All eight justices rejected Gorsuch’s approach. IDEA, Chief Justice Roberts wrote, “is markedly more demanding than the ‘merely more than de minimis’ test applied by the Tenth Circuit.” Indeed, Roberts added, Gorsuch’s approach would effectively strip many disabled students of their right to an education. Roberts went on:

When all is said and done, a student offered an educational program providing “merely more than de minimis” progress from year to year can hardly be said to have been offered an education at all. For children with disabilities, receiving instruction that aims so low would be tantamount to “sitting idly . . . awaiting the time when they were old enough to ‘drop out.’”

To the contrary, the unanimous Supreme Court concluded, in most cases a student’s progress should be measured according to whether they are able to keep up with their non-disabled peers.

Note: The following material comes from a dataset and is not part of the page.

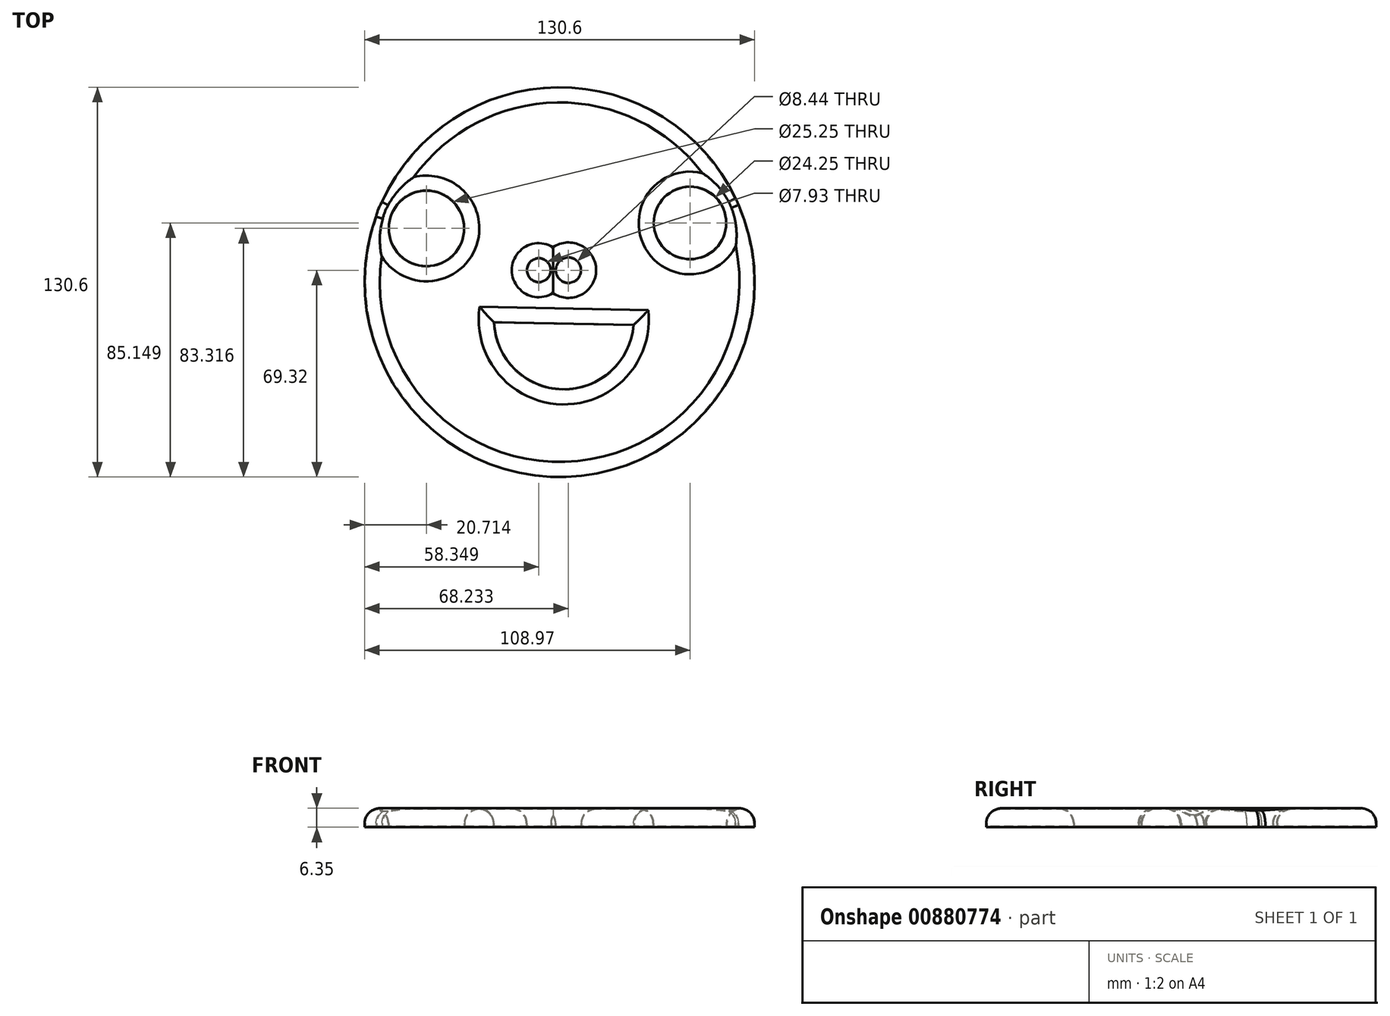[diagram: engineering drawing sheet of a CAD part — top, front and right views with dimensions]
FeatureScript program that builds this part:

Just compare and contrast with the discussion about the "frozen trucker" below.  As the lawyers say, the thing speaks for itself (res ipsa loquitur).  And where the law doesn't allow a rigid and constrained interpretation that denies an individual human being benefits, invent one.  As Think Progress notes, the insertion of the word "merely" by Gorsuch transformed the floor set by Congress into a ceiling.  Because, you know, the law matters, but people don't; even when the law says they do.  As Sen. Franken said, it makes one question the judge's judgment.